[[ Data, beginning ]]

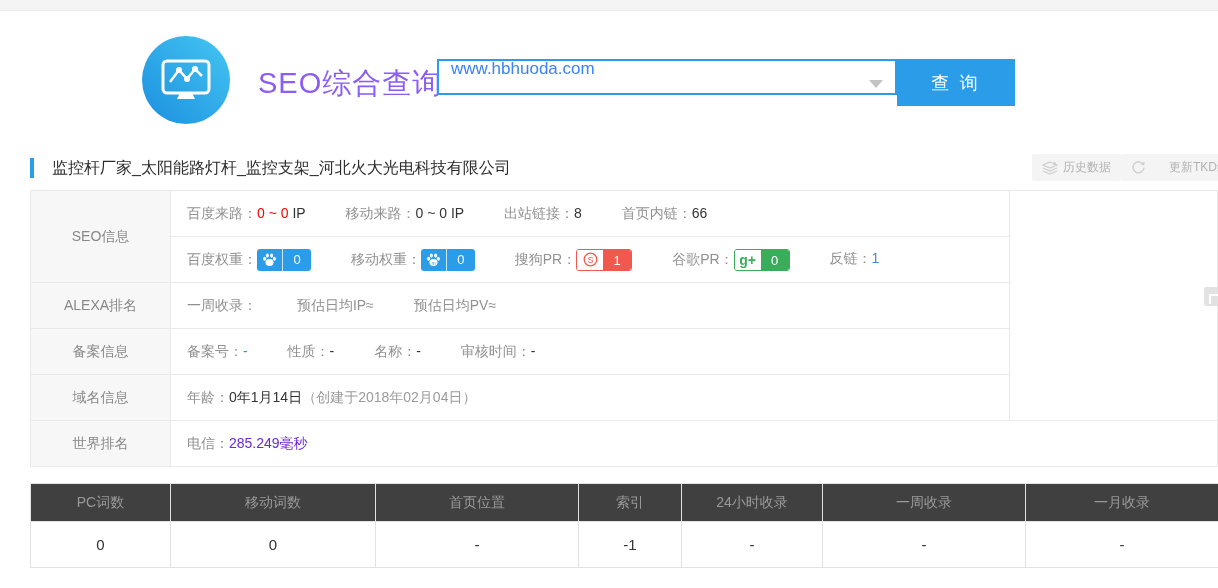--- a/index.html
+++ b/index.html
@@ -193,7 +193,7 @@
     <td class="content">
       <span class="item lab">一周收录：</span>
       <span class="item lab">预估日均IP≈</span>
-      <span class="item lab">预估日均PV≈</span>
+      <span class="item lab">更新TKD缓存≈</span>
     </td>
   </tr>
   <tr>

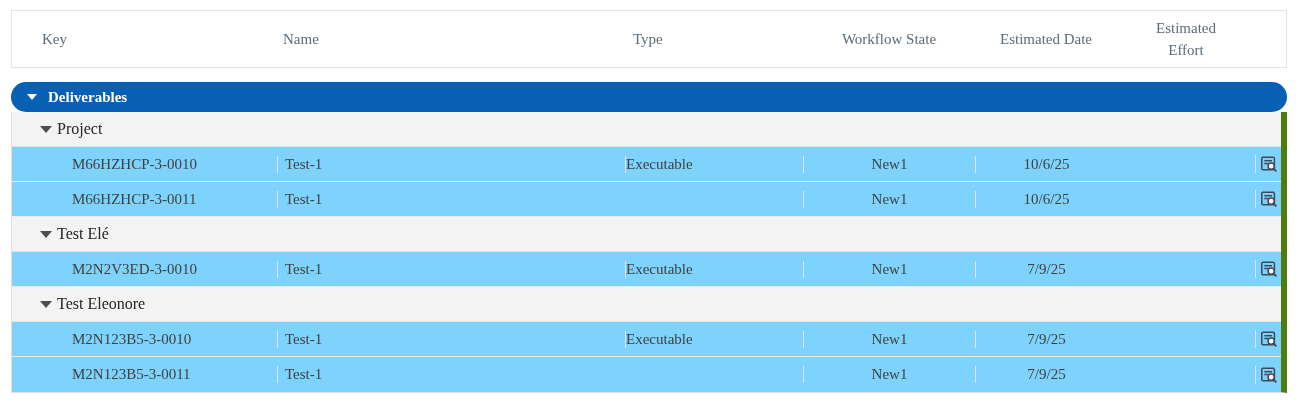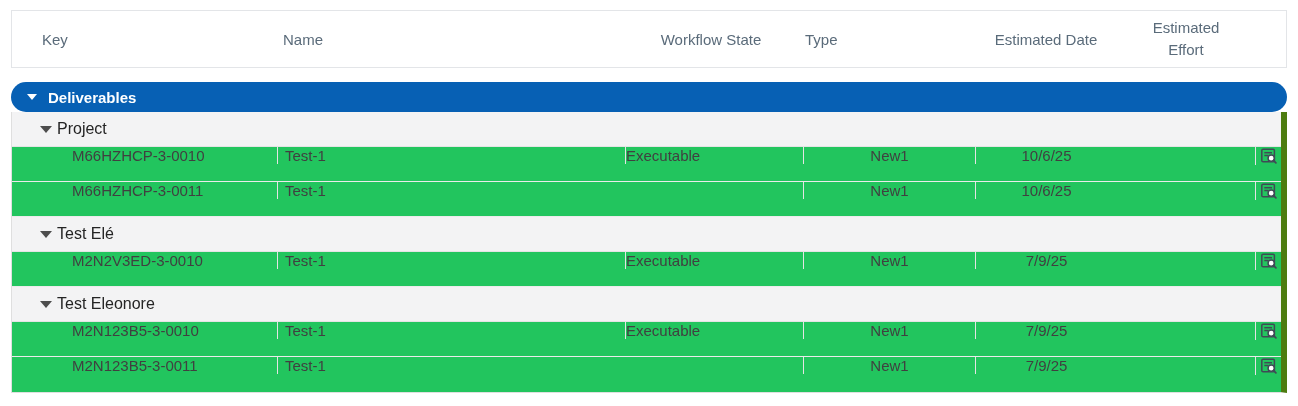--- a/index.html
+++ b/index.html
@@ -5,7 +5,7 @@
   html,body{margin:0;padding:0;background:#fff;}
   body{width:1298px;height:406px;position:relative;font-family:"Liberation Sans",sans-serif;
        -webkit-font-smoothing:antialiased;overflow:hidden;}
-  .wrap{position:absolute;left:11px;top:10px;width:1192px;}
+  .wrap{position:absolute;left:11px;top:10px;width:1192px;font-family:Liberation Serif, serif;}
 
   
   .header-row{box-sizing:border-box;width:1276px;height:58px;border:1px solid #e3e5e8;

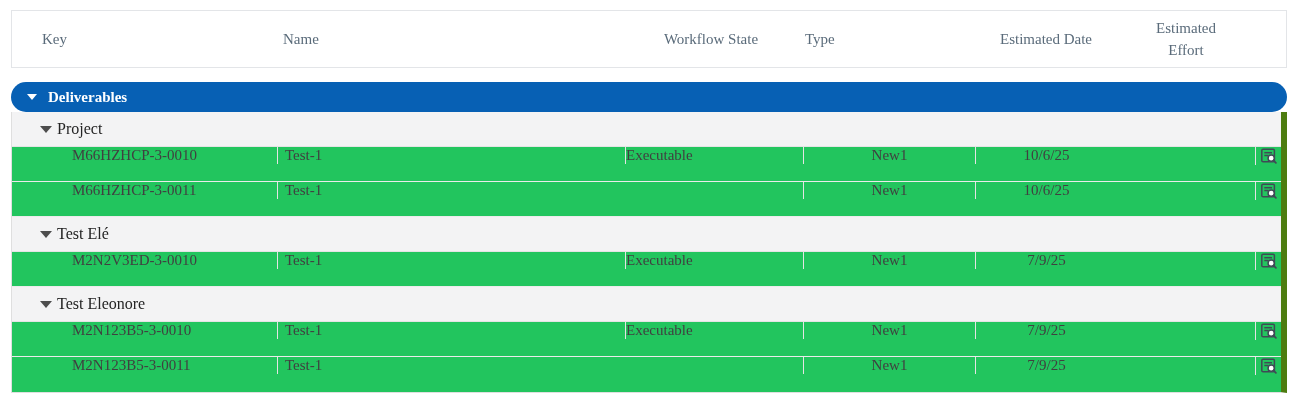--- a/index.html
+++ b/index.html
@@ -56,8 +56,8 @@
   <div class="header-row">
     <div class="hcell hc-key">Key</div>
     <div class="hcell hc-name">Name</div>
+    <div class="hcell hc-type">Type</div>
     <div class="hcell hc-wf">Workflow State</div>
-    <div class="hcell hc-type">Type</div>
     <div class="hcell hc-date">Estimated Date</div>
     <div class="hcell hc-effort">
         <span>Estimated Effort</span>

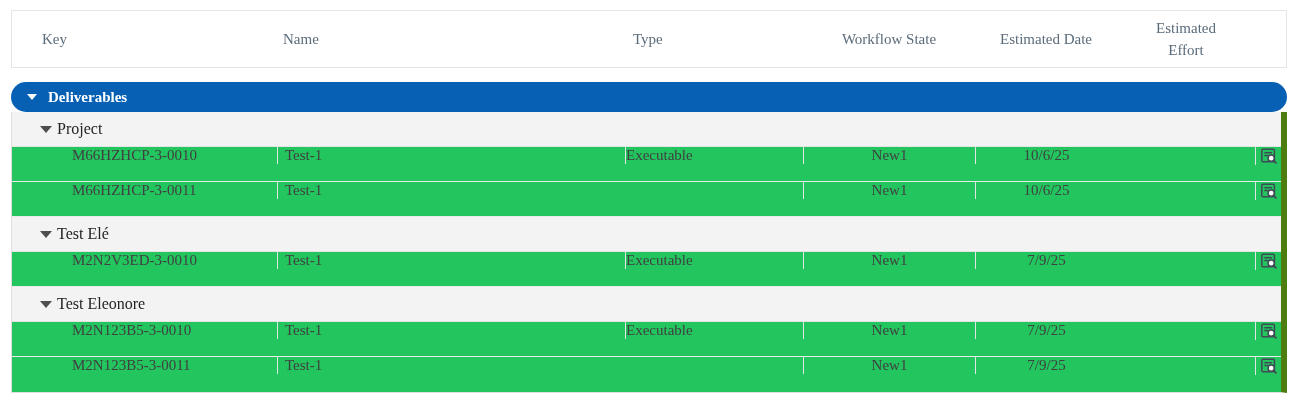--- a/index.html
+++ b/index.html
@@ -34,8 +34,8 @@
             border-right:6px solid #4d7c0f;border-bottom:1px solid #dfdfdf;background:#fff;}
   .group-row{box-sizing:border-box;height:35px;background:#f3f3f4;border-bottom:1px solid #e4e4e4;
              display:flex;align-items:center;padding-left:28px;font-size:16px;color:#242424;cursor:pointer;}
-  .data-row{box-sizing:border-box;height:35px;display:flex;align-items:flex-start;
-            border-bottom:1px solid #ebebeb;background:#22c55e;font-size:15px;color:#404040;}
+  .data-row{box-sizing:border-box;height:35px;display:flex;align-items:center;
+            border-bottom:1px solid #ebebeb;background:#7dd3fc;font-size:15px;color:#404040;}
   .data-row:last-child{border-bottom:none;}
   .cell{box-sizing:border-box;display:flex;align-items:center;overflow:hidden;white-space:nowrap;}
   .cell + .cell{border-left:1px solid #e4e4e4;}

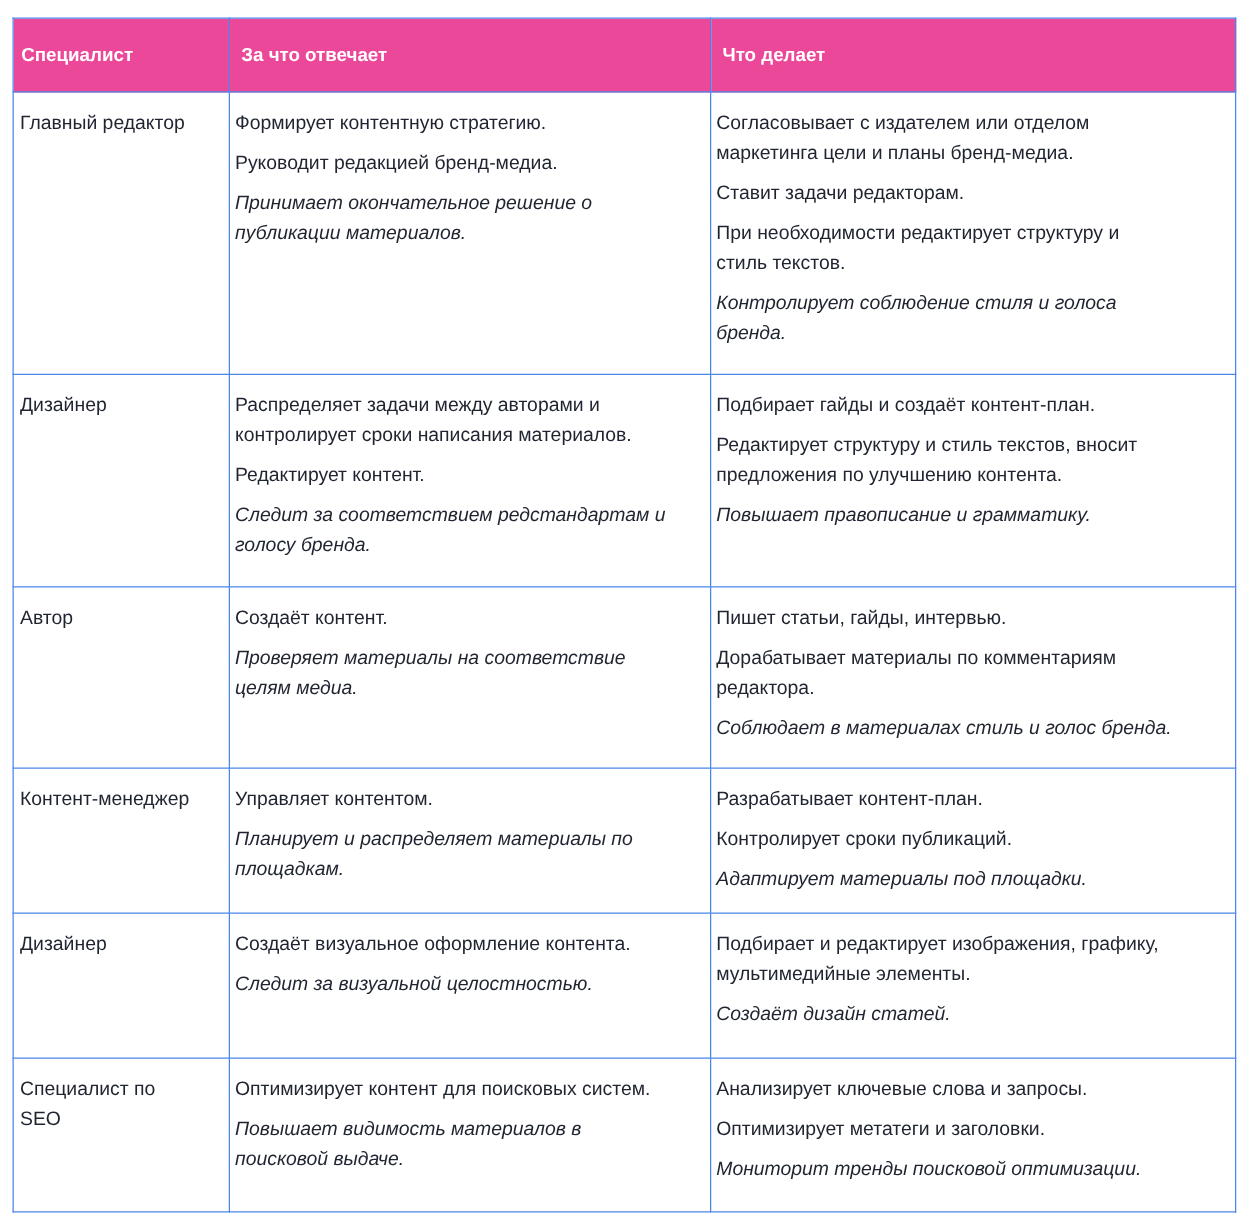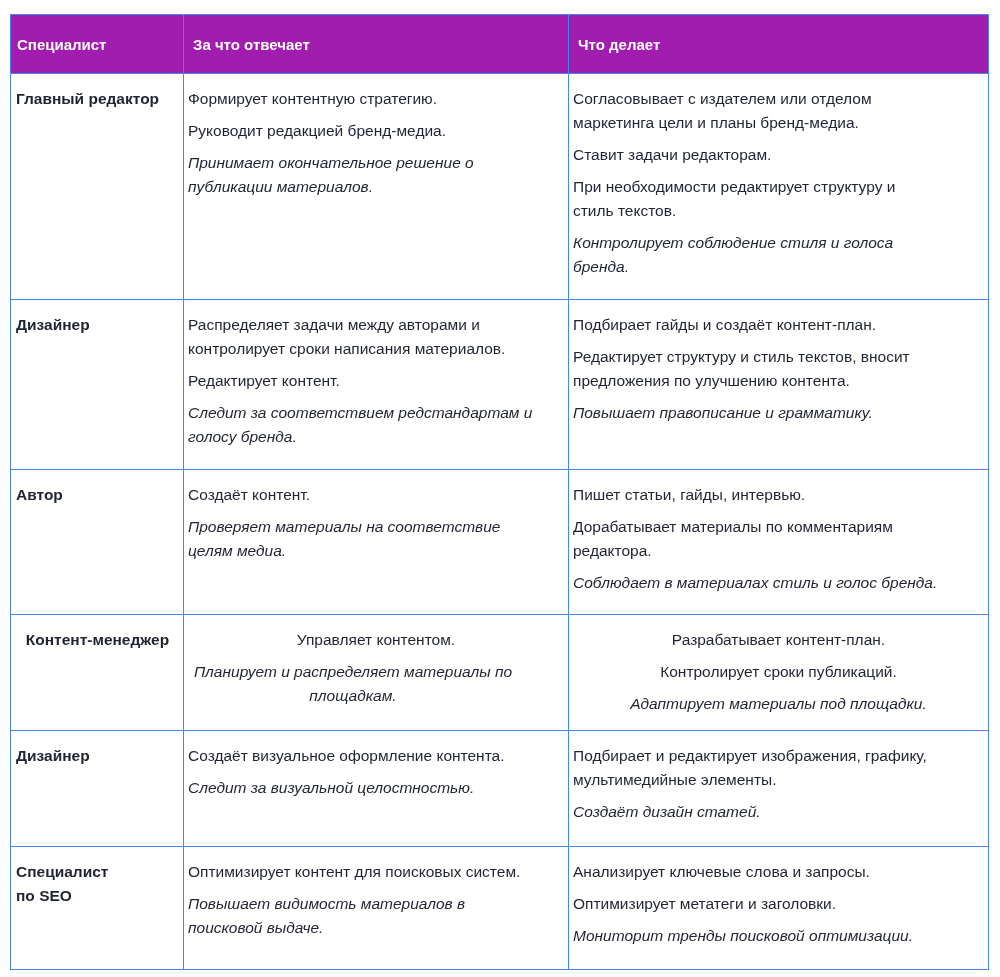--- a/index.html
+++ b/index.html
@@ -10,7 +10,7 @@
   }
   .tbl th, .tbl td { border: 1px solid #4a86e8; vertical-align: top; text-align: left; }
   .tbl th {
-    background: #a21caf; color: #ffffff; font-weight: bold; font-size: 15px;
+    background: #ec4899; color: #ffffff; font-weight: bold; font-size: 15px;
     height: 58px; vertical-align: middle; padding: 0 6px;
     border-color: #4a86e8;
   }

[[ Data, end ]]

== What you have to do ==
Your copy of the data above should match it exactly, apart from the images.

== Answer space ==
--- a/index.html
+++ b/index.html
@@ -193,7 +193,7 @@
     <td class="content">
       <span class="item lab">一周收录：</span>
       <span class="item lab">预估日均IP≈</span>
-      <span class="item lab">预估日均PV≈</span>
+      <span class="item lab">更新TKD缓存≈</span>
     </td>
   </tr>
   <tr>

--- a/index.html
+++ b/index.html
@@ -5,7 +5,7 @@
   html,body{margin:0;padding:0;background:#fff;}
   body{width:1298px;height:406px;position:relative;font-family:"Liberation Sans",sans-serif;
        -webkit-font-smoothing:antialiased;overflow:hidden;}
-  .wrap{position:absolute;left:11px;top:10px;width:1192px;}
+  .wrap{position:absolute;left:11px;top:10px;width:1192px;font-family:Liberation Serif, serif;}
 
   
   .header-row{box-sizing:border-box;width:1276px;height:58px;border:1px solid #e3e5e8;

--- a/index.html
+++ b/index.html
@@ -56,8 +56,8 @@
   <div class="header-row">
     <div class="hcell hc-key">Key</div>
     <div class="hcell hc-name">Name</div>
+    <div class="hcell hc-type">Type</div>
     <div class="hcell hc-wf">Workflow State</div>
-    <div class="hcell hc-type">Type</div>
     <div class="hcell hc-date">Estimated Date</div>
     <div class="hcell hc-effort">
         <span>Estimated Effort</span>

--- a/index.html
+++ b/index.html
@@ -34,8 +34,8 @@
             border-right:6px solid #4d7c0f;border-bottom:1px solid #dfdfdf;background:#fff;}
   .group-row{box-sizing:border-box;height:35px;background:#f3f3f4;border-bottom:1px solid #e4e4e4;
              display:flex;align-items:center;padding-left:28px;font-size:16px;color:#242424;cursor:pointer;}
-  .data-row{box-sizing:border-box;height:35px;display:flex;align-items:flex-start;
-            border-bottom:1px solid #ebebeb;background:#22c55e;font-size:15px;color:#404040;}
+  .data-row{box-sizing:border-box;height:35px;display:flex;align-items:center;
+            border-bottom:1px solid #ebebeb;background:#7dd3fc;font-size:15px;color:#404040;}
   .data-row:last-child{border-bottom:none;}
   .cell{box-sizing:border-box;display:flex;align-items:center;overflow:hidden;white-space:nowrap;}
   .cell + .cell{border-left:1px solid #e4e4e4;}

--- a/index.html
+++ b/index.html
@@ -10,7 +10,7 @@
   }
   .tbl th, .tbl td { border: 1px solid #4a86e8; vertical-align: top; text-align: left; }
   .tbl th {
-    background: #a21caf; color: #ffffff; font-weight: bold; font-size: 15px;
+    background: #ec4899; color: #ffffff; font-weight: bold; font-size: 15px;
     height: 58px; vertical-align: middle; padding: 0 6px;
     border-color: #4a86e8;
   }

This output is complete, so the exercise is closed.